** REQUIRED WORK **
Put the lines of the data into a numbered list, from the first line of the data through the line containing "مبدل آنالوگ به دیجیتال". Include that line and leave out blank lines.

** RECORDED INFORMATION **
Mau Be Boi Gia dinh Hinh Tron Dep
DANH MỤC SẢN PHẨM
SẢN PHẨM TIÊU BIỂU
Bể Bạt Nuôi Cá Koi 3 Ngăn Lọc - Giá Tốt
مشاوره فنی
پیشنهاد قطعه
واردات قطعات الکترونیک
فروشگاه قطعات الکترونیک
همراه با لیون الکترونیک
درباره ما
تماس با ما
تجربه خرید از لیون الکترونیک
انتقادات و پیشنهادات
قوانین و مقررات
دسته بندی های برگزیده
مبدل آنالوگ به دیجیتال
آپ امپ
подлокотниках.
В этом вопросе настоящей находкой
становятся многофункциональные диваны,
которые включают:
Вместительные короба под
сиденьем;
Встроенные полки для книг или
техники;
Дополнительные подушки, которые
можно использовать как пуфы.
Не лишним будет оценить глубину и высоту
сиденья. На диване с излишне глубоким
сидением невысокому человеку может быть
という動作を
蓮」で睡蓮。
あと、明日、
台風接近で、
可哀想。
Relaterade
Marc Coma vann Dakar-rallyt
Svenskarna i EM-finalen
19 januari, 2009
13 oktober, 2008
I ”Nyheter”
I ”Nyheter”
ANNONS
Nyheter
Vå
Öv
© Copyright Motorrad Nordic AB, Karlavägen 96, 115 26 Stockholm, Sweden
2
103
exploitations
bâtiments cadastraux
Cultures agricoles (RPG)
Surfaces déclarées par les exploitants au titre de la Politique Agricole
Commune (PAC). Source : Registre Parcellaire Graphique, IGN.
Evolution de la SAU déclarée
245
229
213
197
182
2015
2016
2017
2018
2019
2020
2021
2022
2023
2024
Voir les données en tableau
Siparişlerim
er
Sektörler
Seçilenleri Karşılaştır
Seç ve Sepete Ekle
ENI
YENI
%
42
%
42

** EXERCISE SOLUTION **
1. Mau Be Boi Gia dinh Hinh Tron Dep
2. DANH MỤC SẢN PHẨM
3. SẢN PHẨM TIÊU BIỂU
4. Bể Bạt Nuôi Cá Koi 3 Ngăn Lọc - Giá Tốt
5. مشاوره فنی
6. پیشنهاد قطعه
7. واردات قطعات الکترونیک
8. فروشگاه قطعات الکترونیک
9. همراه با لیون الکترونیک
10. درباره ما
11. تماس با ما
12. تجربه خرید از لیون الکترونیک
13. انتقادات و پیشنهادات
14. قوانین و مقررات
15. دسته بندی های برگزیده
16. مبدل آنالوگ به دیجیتال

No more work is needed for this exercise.